In most cases, we would look at a breach of this area as a sign of bullish continuation. However, the emergence of a broadening wedge pattern on the 1-hour chart tells a different story.
Unlike a narrowing wedge – which is often deemed to be a continuation pattern – a broadening wedge is typically viewed as a sign of exhaustion. The only downfall here is that we’re analyzing a 1-hour chart, which isn’t nearly as convincing as the daily or even the 4-hour time frame.
With that said, the structure below would at least be a concern if I were long the NZDUSD. I’ll let you interpret that as you will.
From here there are two ways to play any further weakness in the New Zealand dollar against the greenback.
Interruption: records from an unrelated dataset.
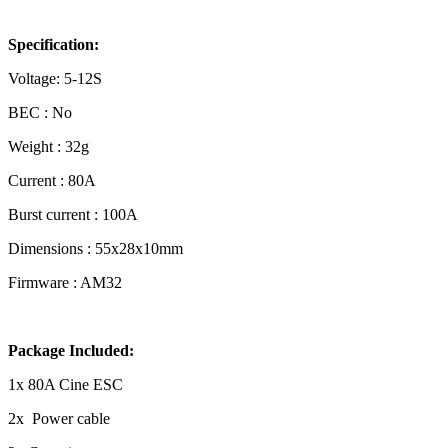
Specification:
Voltage: 5-12S
BEC : No
Weight : 32g
Current : 80A
Burst current : 100A
Dimensions : 55x28x10mm
Firmware : AM32
Package Included:
1x 80A Cine ESC
2x Power cable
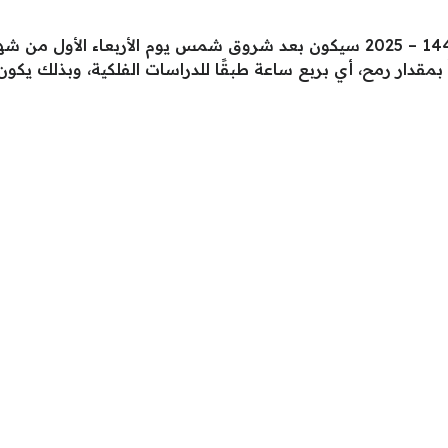
 شهر نيسان أبريل 2025 ميلادياً بمقدار رمح، أي بربع ساعة طبقًا للدراسات الفلكية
The first is to use the breakdown in the structure you see in the chart below as an early warning sign and perhaps look for a favorable opportunity to get short.
But while this could present a setup in the near-term, the larger and potentially more profitable opportunity would materialize with a break of ascending channel support near 0.7070/80.
I’ve mentioned this pattern several times in recent weeks and still believe that a break below the 0.7070/80 area would indicate a significant turning point for the pair. But until that time comes we should anticipate more range-bound price action.